Monday 26 May 2008

Dwell on the track record before you condemn

People's memory is short. We tend to condemn even the smallest mistake without taking into account the larger picture. All the good work done in the past is quickly forgotten.

One day Standard Oil chief John D. Rockefeller learned that one of his senior executives had made a decision which had cost the company more than $2 million. Fearful of Rockefeller's wrath, most of the firm's other executives studiously avoided him. One notable exception was Edward T. Bedford.

Scheduled to meet with Rockefeller, Bedford arrived prepared for a long diatribe against the wayward executive. When he entered Rockefeller's office, the boss was bent over his desk busily scribbling on a pad of paper.
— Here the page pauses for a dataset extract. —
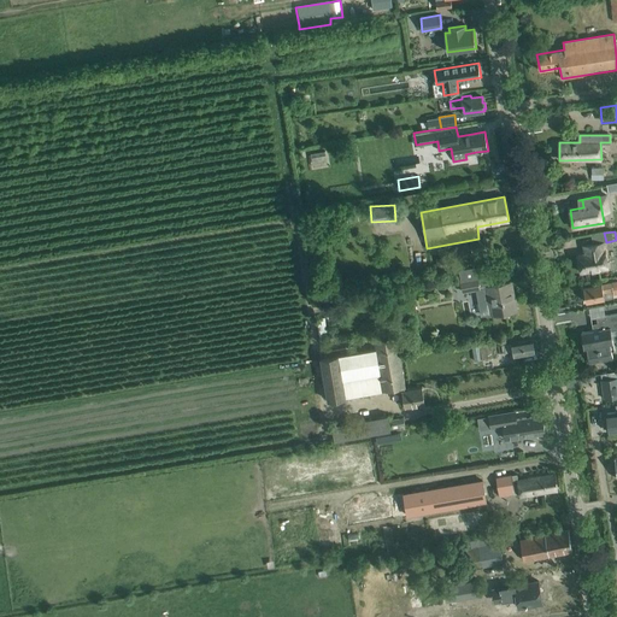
[(472,253),(487,251),(485,240),(471,242),(472,253)]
Not wishing to interrupt, Bedford stood silently until Rockefeller finally looked up.

"Oh, it's you, Bedford," he remarked. "I suppose you've heard about our loss?" Bedford admitted that he had. "I've been thinking it over," Rockefeller said, "and before I ask the man in to discuss the matter, I've been making some notes."

Bedford later recalled: "Across the top of the page was written, 'Points in favor of Mr. ____.' There followed a long list of the man's virtues, including a brief description of how he had helped the company make the right decision on three separate occasions that had earned many times the cost of his recent error."

It was a lesson, Bedford later noted, which he never forgot.